Location
- Paint Creek, TX ESC Region 14 USA

District information
- Type: Public
- Grades: Pre-K through 12
- Superintendent: Glen Hill

Students and staff
- Athletic conference: UIL Class A (six-man football participant)
- District mascot: Pirate
- Colors: Maroon and White

Other information
- Website: www.paintcreek.esc14.net

= Paint Creek Independent School District =

School district in Texas

Paint Creek Independent School District is a public school district based in the community of Paint Creek in unincorporated Haskell County, Texas (USA). Its headquarters are along Farm to Market Road 600. Most of the district is in Haskell County, and a small portion of the district extends into Jones County. Paint Creek ISD has one school that serves students in grades pre-kindergarten through twelve.

==History==
The district formed in 1937 from the consolidation of the Post, Howard, Weaver, Rose, and McConnell school districts. The name was chosen from a nearby stream.
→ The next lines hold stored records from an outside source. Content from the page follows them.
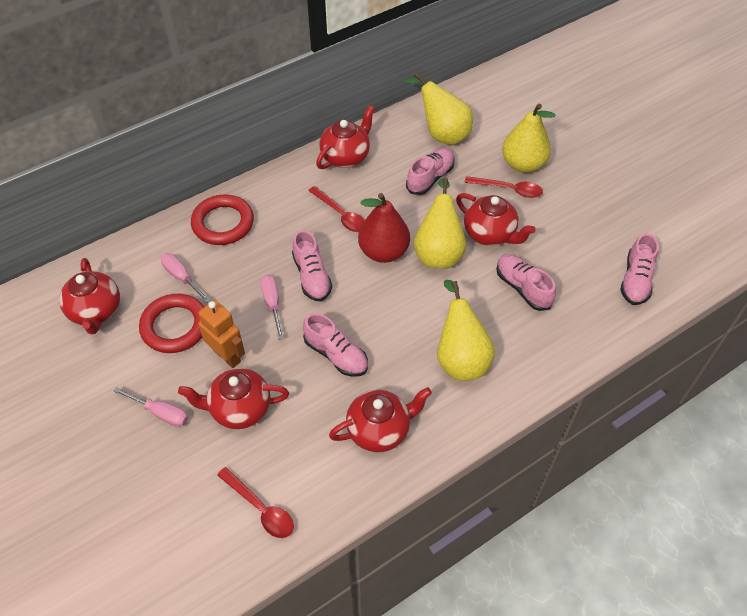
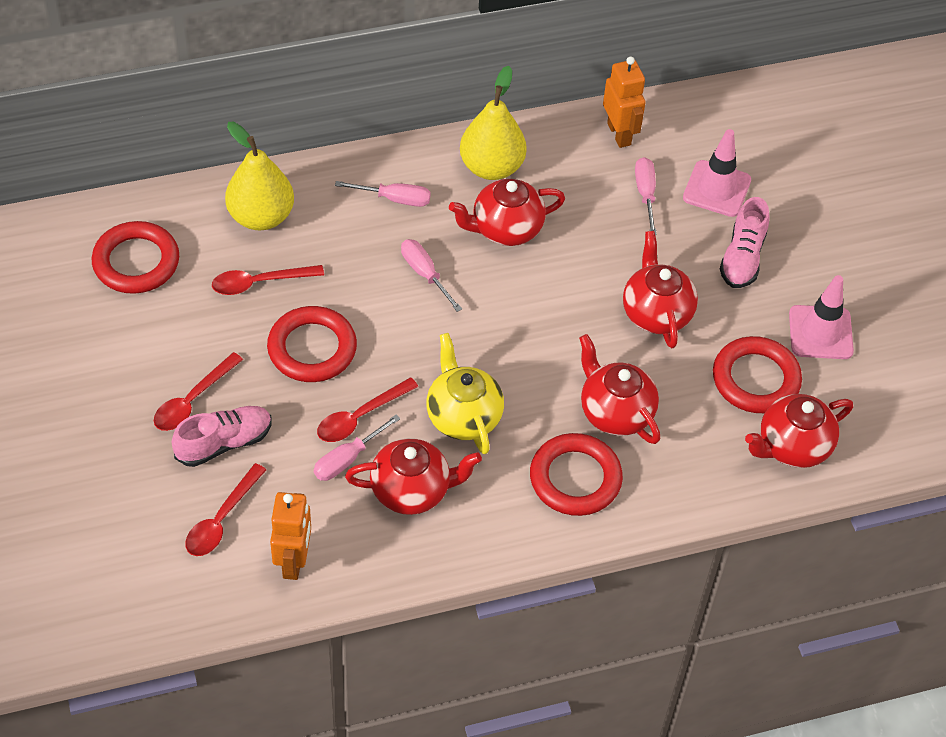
orange robot: [198,300,245,368] = 1 -> [270,492,311,580] [603,56,646,148] = 2
pink screwdriver: [114,387,188,427] [161,253,210,303] [260,275,284,340] = 3 -> [314,415,400,481] [335,181,431,207] [401,239,462,312] [635,157,657,235] = 4
pink shoe: [292,230,332,301] [303,313,368,377] [406,148,455,195] [496,254,556,311] [620,233,659,305] = 5 -> [171,406,272,467] [720,197,770,288] = 2
pink traffic cone: none = 0 -> [683,129,751,217] [789,275,854,359] = 2
red pear: [358,193,410,263] = 1 -> none = 0
red ring: [139,294,204,353] [191,194,254,245] = 2 -> [92,221,179,294] [267,306,357,382] [530,433,623,516] [713,336,802,413] = 4
red spoon: [217,467,294,538] [308,186,365,232] [464,176,543,198] = 3 -> [154,352,243,431] [185,463,266,556] [212,265,324,295] [317,378,418,442] = 4
yellow pear: [403,72,473,145] [413,178,466,268] [437,280,495,381] [502,103,555,173] = 4 -> [225,122,294,230] [460,66,527,180] = 2
yellow teapot: none = 0 -> [426,333,504,454] = 1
Construction on the first school building began in 1937 and was completed in the summer of 1938. Between 1938 and 1941 five additional small school districts - Plainview, Ward, Rockdale, Ericksdahl, and Cobb - merged to form the current Paint Creek district.

==Academic achievement==
In 2009, the school district was rated "recognized" by the Texas Education Agency.

==Schools==
- Paint Creek Elementary School
- Paint Creek Secondary School

==Special programs==

===Athletics===
Paint Creek High School plays six-man football.

==Famous alumni==
- Governor of Texas Rick Perry (Class of 1968 of Paint Creek High School).